Gros coup de vieux : le 1er album des Arctic Monkeys a 15 ans

Le 23 janvier 2006, quatre garçons de Sheffield sortent un premier album, « Whatever People Say I Am, That's What I'm Not ». Il fera l’effet d’un raz-de-marée.

2006. En l’espace de six mois, les Arctic Monkeys sont passés de sensation indie dans le Yorkshire à l’étiquette du « plus grand groupe de rock anglais depuis Oasis ». Une ascension fulgurante grâce à une capacité à fédérer autour de tubes sur les sorties en boite, les videurs casse-bonbons et les aventures alcoolisées dans une ville industrielle.

On rembobine un peu. Trois ans plus tôt, le groupe a donné son premier concert au Grapes, un pub de Sheffield. Sur scène, ils reprennent les Strokes et les White Stripes. Ils en profitent pour filer au public des CD (« Beneath the Boardwalk ») compilant leurs premières compositions comme A Certain Romance, I Bet You Look Good On The Dancefloor ou encore Fake Tales Of San Francisco. Les fans de la première heure kiffent, et commencent à exploiter le potentiel d’Internet, notamment MySpace, pour partager leur musique sur le world wide web. Et ça fonctionne : dans une interview donnée en 2005 au Prefix Magazine, le batteur Matt Helders confie :

« Les fans partageaient nos chansons et ça nous embêtait pas du tout puisqu’on les donnait gratuitement. Ça nous a permis de nous faire connaître et nos concerts étaient mieux puisque les gens chantaient les paroles. On ne peut pas se plaindre. »

Alex Turner, Matt Helders, Jamie Cook et Andy Nicholson se donnent alors un an pour « percer ». Si ça ne marche pas, ils iront à la fac. Les lads sortent en 2005 un premier 45 tours (« Five Minutes with Arctic Monkeys ») avant de sortir la grosse artillerie dès janvier 2006 sur le label Domino : « Whatever People Say I Am, That's What I'm Not ». Spoiler : ils n’iront pas poser la moindre fesse sur le banc d’une université. 

363 735 exemplaires vendus en moins d’une semaine. Les médias s’affolent. Le public en redemande. Pourtant, face à eux, ils ont quatre jeunes hommes du quartier de High Green à Sheffield, pas encore matures, habillés en jogging, qui parlent de choper des meufs en boite et de s’enquiller des canettes dans un parc. Au début de leur carrière, les garçons ne cherchent pas à s’inventer une vie : Alex, pas encore 20 printemps, écrit avec ses mots, son argot du nord (l’utilisation de mots comme « owt », « summat’ » ou « mardy » en témoigne), et s’amuse à décrire les histoires du quotidien. Une manière d’écrire inspirée, entre autres, de John Cooper Clarke, poète punk du nord de l’Angleterre qui manie les mots comme Maradona un ballon. 
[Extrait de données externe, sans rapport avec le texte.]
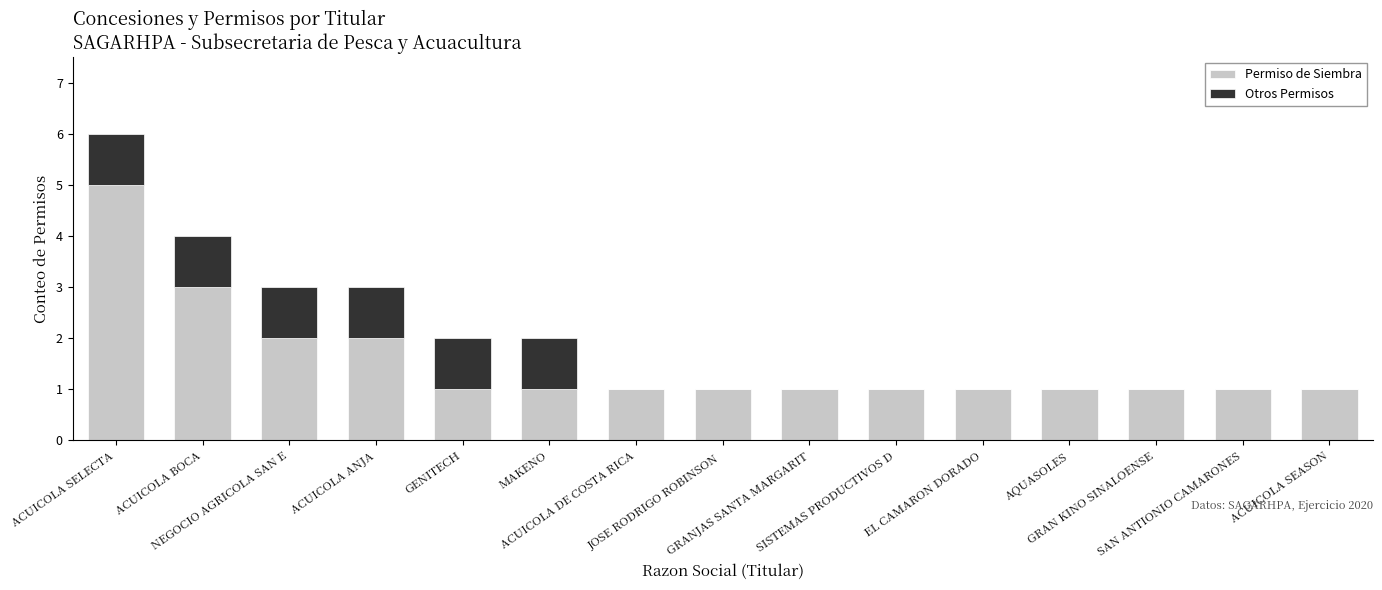

What are all the series names shown in the legend?

Permiso de Siembra, Otros Permisos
Mais la formation a deux pouvoirs : celui de fédérer une jeunesse anglaise d’abord. Puis de savoir écrire des tubes qui résonneront bien plus loin que le pub local, et qui deviendront la B.O. d’une génération et de ses samedis soirs aux souvenirs brumeux (The View From The Afternoon, Dancing Shoes ou encore l’incroyable From The Ritz To The Rubble où le personnage tente de berner deux videurs pour entrer en boite). Un Mercury Prize plus tard, les Arctic Monkeys sont bien identifiés. En 2007, ils font partie des têtes d’affiche de Glastonbury. 

Sur « Whatever People Say I Am, That's What I'm Not », il n’y a pas que des histoires de binge drinking. When The Sun Goes Down aborde le sujet de la prostitution, dans le quartier de Neepsend à Sheffield, avec une référence claire au titre Roxanne de The Police (« and he told Roxanne to put on her red light »), Mardy Bum évoque une relation amoureuse qui prend l’eau et A Certain Romance chante la désillusion d’une jeunesse anglaise délaissée. Ce mélange, entre les ivresses du samedi soir et la dépression du dimanche, est la force du disque. La naïveté et spontanéité des musiques font le reste, et offrent au groupe un décollage réussi pour survoler la scène musicale. Ce qu’ils feront, avec certes quelques turbulences (« Humbug » et « Suck It And See »), mais en gardant le contrôle de l’appareil à tout moment.